Wanted to share our experience implementing automated validation for production schedules in DAM 2022. We were dealing with constant MRP and BOM mismatches that caused schedule adherence issues and resulted in material shortages on the floor.
Our previous process relied on manual spot-checks by production planners, which meant errors often weren’t caught until materials were already committed or work orders released. We built an automated validation framework that runs every time a schedule is generated or modified, checking MRP calculations, BOM explosion logic, and material availability against actual inventory.
The results have been significant - we’ve seen a 40% reduction in schedule-related discrepancies and our on-time delivery improved from 78% to 94% over six months. The system now catches issues like phantom BOM components, incorrect yield factors, and timing mismatches before they impact production.
Happy to discuss our implementation approach and the specific validation rules we developed.
This is exactly what we need!

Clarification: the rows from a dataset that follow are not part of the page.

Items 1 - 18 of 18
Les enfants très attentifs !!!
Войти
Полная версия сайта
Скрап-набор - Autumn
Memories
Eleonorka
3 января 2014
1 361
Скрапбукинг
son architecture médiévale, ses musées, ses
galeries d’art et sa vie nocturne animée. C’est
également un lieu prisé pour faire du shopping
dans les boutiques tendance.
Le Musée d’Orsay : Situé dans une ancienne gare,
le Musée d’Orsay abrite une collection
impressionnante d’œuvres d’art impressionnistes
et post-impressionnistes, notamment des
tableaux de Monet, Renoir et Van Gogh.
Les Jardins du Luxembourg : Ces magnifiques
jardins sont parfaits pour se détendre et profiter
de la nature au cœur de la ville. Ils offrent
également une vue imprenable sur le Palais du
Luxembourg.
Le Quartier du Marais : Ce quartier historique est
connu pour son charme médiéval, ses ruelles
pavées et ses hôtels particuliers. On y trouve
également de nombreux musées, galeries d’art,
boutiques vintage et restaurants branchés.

We’re struggling with the same MRP accuracy issues. Can you share more details about what validation rules you implemented? Specifically interested in how you handle BOM explosion checks for multi-level assemblies.

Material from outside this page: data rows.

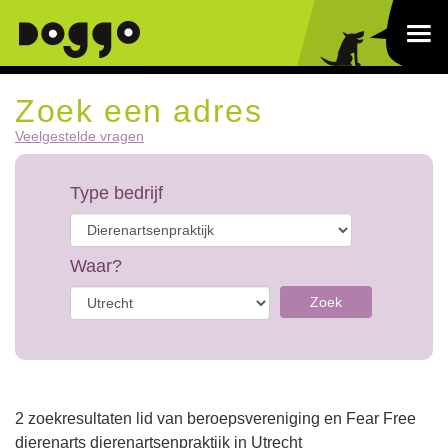
Zoek een adres
Veelgestelde vragen
Type bedrijf
Waar?
Zoek
2 zoekresultaten lid van beroepsvereniging en Fear Free
dierenarts dierenartsenpraktijk in Utrecht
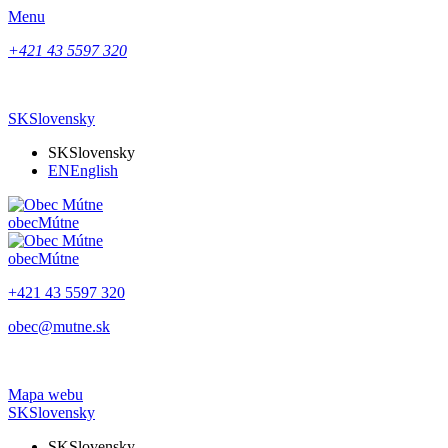
Menu
+421 43 5597 320
SK
Slovensky
SK
Slovensky
EN
English
obec
Mútne
obec
Mútne
+421 43 5597 320
obec@mutne.sk
Mapa webu
SK
Slovensky
SK
Slovensky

Absolutely - reporting was critical to adoption. We built shift-based reports that show validation results by production area, material category, and severity level. Planners get a dashboard at shift start showing any schedule issues that need attention, prioritized by impact to customer orders.
The exception-based review process means planners only focus on the 5-10% of items that failed validation rather than reviewing everything. Each exception includes root cause analysis and suggested corrections, which cut resolution time significantly.
Great question. Performance was definitely a challenge initially. We optimized by implementing incremental validation - only checking what changed rather than revalidating the entire schedule. For full validations, we run them asynchronously during off-peak hours and cache the results.
We also use exception-based validation where possible - instead of checking every line item, we focus on high-risk scenarios like new products, engineering changes, or materials with historical shortages. This reduced validation time to under 3 minutes for typical schedule changes while maintaining accuracy.